# How hard is it to remove and install a window?



## Evil Scotsman (May 6, 2010)

Alright I am NOT an idiot, but have never done this before. I know my way around a workbench well enough I guess. I will need to be replacing about 13 windows and 8 interior doors. The windows will be vinyl casement windows and prehung mdf doors. Is this something a newbie could do? As I said I know my way around a workbench and am pretty good at catching on to construction. But don't want to have cockeyed windows that don't open and close either. I need your honest input please.

Thank You


----------



## SJNServices (May 7, 2010)

What kind of siding do you have on the house?


----------



## Evil Scotsman (May 7, 2010)

Right now it is 1960's asbestos shingles, but we will be covering them all with vinyl sidings once we get the windows in.


----------



## Evil Scotsman (May 7, 2010)

What is the PROPER/BEST/MOST ACCURATE way to measure for replace windows. My THOUGHT is to remove the trim,(it will all be replaced anyway) and measure the rough opening? I don't want to measure the windows, order them, pay for them, then find out I screwed everything up.!


----------



## frozenstar (May 12, 2010)

13 windows and 8 doors sounds like a lot of work for me. If you can have someone who knows enough knowledge on what to do and can help you, work won't be that hard IMO.


----------



## huberm (Sep 28, 2010)

over the past year i have installed 12 replacement windows, 2 exterior doors, and 5 prehung interior doors.  I have about average handyman skills.  The windows were super easy and the doors were a little more difficult.  The only thing you have to worry about is getting the doors plumb and level.  Beyond that, it is really easy to do yourself.

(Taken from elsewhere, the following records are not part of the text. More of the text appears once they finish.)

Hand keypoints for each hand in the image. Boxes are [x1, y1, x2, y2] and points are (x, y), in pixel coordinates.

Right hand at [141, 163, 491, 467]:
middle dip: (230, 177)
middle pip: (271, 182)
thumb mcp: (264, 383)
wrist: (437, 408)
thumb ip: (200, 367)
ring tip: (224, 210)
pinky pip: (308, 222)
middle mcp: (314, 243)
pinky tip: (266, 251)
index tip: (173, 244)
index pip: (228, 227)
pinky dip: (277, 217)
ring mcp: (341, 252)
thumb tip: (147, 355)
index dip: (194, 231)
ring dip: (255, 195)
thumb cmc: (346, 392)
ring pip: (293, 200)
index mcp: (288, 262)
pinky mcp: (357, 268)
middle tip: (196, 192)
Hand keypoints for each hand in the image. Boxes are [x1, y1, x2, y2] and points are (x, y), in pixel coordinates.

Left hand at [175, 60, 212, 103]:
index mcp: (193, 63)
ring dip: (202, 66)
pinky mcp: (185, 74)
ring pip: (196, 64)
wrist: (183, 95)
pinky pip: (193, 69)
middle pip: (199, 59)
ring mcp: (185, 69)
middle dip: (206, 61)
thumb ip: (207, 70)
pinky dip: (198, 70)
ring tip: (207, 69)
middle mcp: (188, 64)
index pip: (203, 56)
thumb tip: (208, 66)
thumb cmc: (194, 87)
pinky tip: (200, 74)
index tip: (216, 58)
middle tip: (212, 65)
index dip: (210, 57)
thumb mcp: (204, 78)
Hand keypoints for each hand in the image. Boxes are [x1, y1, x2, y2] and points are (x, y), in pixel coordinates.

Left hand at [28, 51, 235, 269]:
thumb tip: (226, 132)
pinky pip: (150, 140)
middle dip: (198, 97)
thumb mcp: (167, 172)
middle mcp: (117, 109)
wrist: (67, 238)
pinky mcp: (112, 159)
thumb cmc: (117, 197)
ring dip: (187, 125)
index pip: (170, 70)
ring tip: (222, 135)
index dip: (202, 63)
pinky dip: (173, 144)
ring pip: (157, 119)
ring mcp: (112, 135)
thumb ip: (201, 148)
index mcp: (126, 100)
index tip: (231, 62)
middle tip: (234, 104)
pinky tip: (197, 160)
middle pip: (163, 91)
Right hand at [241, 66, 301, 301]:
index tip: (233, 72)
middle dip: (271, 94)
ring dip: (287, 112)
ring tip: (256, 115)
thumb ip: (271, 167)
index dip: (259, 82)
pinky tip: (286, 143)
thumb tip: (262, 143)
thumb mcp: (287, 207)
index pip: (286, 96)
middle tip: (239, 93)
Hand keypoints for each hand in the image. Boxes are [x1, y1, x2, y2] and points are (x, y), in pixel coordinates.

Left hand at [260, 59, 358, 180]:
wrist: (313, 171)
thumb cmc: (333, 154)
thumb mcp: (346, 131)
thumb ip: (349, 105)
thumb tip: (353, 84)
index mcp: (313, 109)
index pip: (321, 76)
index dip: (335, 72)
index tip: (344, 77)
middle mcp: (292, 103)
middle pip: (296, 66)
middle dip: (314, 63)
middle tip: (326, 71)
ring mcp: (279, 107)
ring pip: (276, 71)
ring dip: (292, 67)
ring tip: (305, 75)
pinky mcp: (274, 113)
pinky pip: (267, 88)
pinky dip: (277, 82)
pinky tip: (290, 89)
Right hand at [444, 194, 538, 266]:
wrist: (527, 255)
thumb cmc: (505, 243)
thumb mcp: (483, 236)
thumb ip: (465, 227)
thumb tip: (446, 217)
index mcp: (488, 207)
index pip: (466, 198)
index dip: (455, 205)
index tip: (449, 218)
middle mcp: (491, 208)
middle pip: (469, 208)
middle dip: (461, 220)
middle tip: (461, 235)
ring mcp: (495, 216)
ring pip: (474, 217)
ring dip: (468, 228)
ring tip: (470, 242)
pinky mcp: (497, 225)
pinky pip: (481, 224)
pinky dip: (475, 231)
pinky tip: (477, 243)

You could probably do all of your replacement windows in one day (i did 10 in a day).  If you are doing interior doors I would be willing to bet you could probably get at least 5 done in a day.

To measure for replacement windows, just measure from jamb to jamb and sill to sill.  They recommend measuring in 3 places and taking the shortest measurement.  It doesn't need to be horribly accurate because you'll be filling the gaps with shims and then caulk.


----------



## Evil Scotsman (Sep 28, 2010)

Pretty much decided that I am going to have Lowes come in and measure the windows for me. Then will buy them from ??? My brother is going to help me install them. Interior doors I am not so concerned with, pretty sure I can handle that. But the basement exterior door and the French doors that will replace the sliding glass doors I will have someone install. (I think) haha


----------



## Albert_23 (Oct 17, 2010)

Just hire a professional Scotsman.  13 windows and 8 doors by yourself?  That's a job for a team.


----------



## Tangelo (Oct 18, 2010)

Evil Scotsman said:


> Pretty much decided that I am going to have Lowes come in and measure the windows for me. Then will buy them from ??? My brother is going to help me install them. Interior doors I am not so concerned with, pretty sure I can handle that. But the basement exterior door and the French doors that will replace the sliding glass doors I will have someone install. (I think) haha



Hello Evil Scotsman, How is your project going, have you received your measure from Lowes yet? I know some big box stores wont measure unless they are doing the install as well.


----------